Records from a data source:

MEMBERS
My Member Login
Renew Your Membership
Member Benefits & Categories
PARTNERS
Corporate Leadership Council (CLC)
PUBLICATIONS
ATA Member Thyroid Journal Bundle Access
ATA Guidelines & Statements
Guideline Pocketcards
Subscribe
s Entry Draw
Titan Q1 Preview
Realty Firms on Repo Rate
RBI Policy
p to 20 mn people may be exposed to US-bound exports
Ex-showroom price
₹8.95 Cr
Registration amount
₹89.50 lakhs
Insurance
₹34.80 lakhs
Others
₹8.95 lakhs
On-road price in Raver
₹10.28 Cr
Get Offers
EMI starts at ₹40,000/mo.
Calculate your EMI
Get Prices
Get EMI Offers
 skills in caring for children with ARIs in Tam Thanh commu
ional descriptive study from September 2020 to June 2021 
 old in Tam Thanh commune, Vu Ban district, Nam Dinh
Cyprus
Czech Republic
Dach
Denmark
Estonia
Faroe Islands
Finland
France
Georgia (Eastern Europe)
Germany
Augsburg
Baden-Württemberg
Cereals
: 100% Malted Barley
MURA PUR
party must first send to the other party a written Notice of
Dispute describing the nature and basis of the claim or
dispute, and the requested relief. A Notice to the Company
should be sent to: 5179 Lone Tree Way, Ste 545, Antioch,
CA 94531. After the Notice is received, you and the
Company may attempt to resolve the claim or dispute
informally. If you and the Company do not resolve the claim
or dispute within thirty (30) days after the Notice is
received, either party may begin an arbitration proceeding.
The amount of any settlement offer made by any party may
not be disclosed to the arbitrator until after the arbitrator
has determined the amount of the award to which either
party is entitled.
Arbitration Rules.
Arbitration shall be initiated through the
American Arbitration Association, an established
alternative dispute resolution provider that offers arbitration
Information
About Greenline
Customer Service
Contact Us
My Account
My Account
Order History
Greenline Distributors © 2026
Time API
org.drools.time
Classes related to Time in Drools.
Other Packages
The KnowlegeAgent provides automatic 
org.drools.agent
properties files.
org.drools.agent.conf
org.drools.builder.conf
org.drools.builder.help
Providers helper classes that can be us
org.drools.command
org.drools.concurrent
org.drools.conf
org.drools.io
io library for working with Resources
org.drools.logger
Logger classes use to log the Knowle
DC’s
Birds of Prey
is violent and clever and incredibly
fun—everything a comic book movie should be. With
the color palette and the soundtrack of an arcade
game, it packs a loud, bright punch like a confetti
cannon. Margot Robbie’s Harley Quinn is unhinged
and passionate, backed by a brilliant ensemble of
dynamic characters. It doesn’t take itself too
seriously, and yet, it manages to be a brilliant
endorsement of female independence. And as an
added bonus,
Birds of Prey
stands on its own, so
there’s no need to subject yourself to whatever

BRIEF =
Please copy the data from its start through the line with "party is entitled.", replacing "Notice" with "Letter" and leaving everything else unchanged.

SOLUTION TO THIS EXERCISE =
MEMBERS
My Member Login
Renew Your Membership
Member Benefits & Categories
PARTNERS
Corporate Leadership Council (CLC)
PUBLICATIONS
ATA Member Thyroid Journal Bundle Access
ATA Guidelines & Statements
Guideline Pocketcards
Subscribe
s Entry Draw
Titan Q1 Preview
Realty Firms on Repo Rate
RBI Policy
p to 20 mn people may be exposed to US-bound exports
Ex-showroom price
₹8.95 Cr
Registration amount
₹89.50 lakhs
Insurance
₹34.80 lakhs
Others
₹8.95 lakhs
On-road price in Raver
₹10.28 Cr
Get Offers
EMI starts at ₹40,000/mo.
Calculate your EMI
Get Prices
Get EMI Offers
 skills in caring for children with ARIs in Tam Thanh commu
ional descriptive study from September 2020 to June 2021 
 old in Tam Thanh commune, Vu Ban district, Nam Dinh
Cyprus
Czech Republic
Dach
Denmark
Estonia
Faroe Islands
Finland
France
Georgia (Eastern Europe)
Germany
Augsburg
Baden-Württemberg
Cereals
: 100% Malted Barley
MURA PUR
party must first send to the other party a written Letter of
Dispute describing the nature and basis of the claim or
dispute, and the requested relief. A Letter to the Company
should be sent to: 5179 Lone Tree Way, Ste 545, Antioch,
CA 94531. After the Letter is received, you and the
Company may attempt to resolve the claim or dispute
informally. If you and the Company do not resolve the claim
or dispute within thirty (30) days after the Letter is
received, either party may begin an arbitration proceeding.
The amount of any settlement offer made by any party may
not be disclosed to the arbitrator until after the arbitrator
has determined the amount of the award to which either
party is entitled.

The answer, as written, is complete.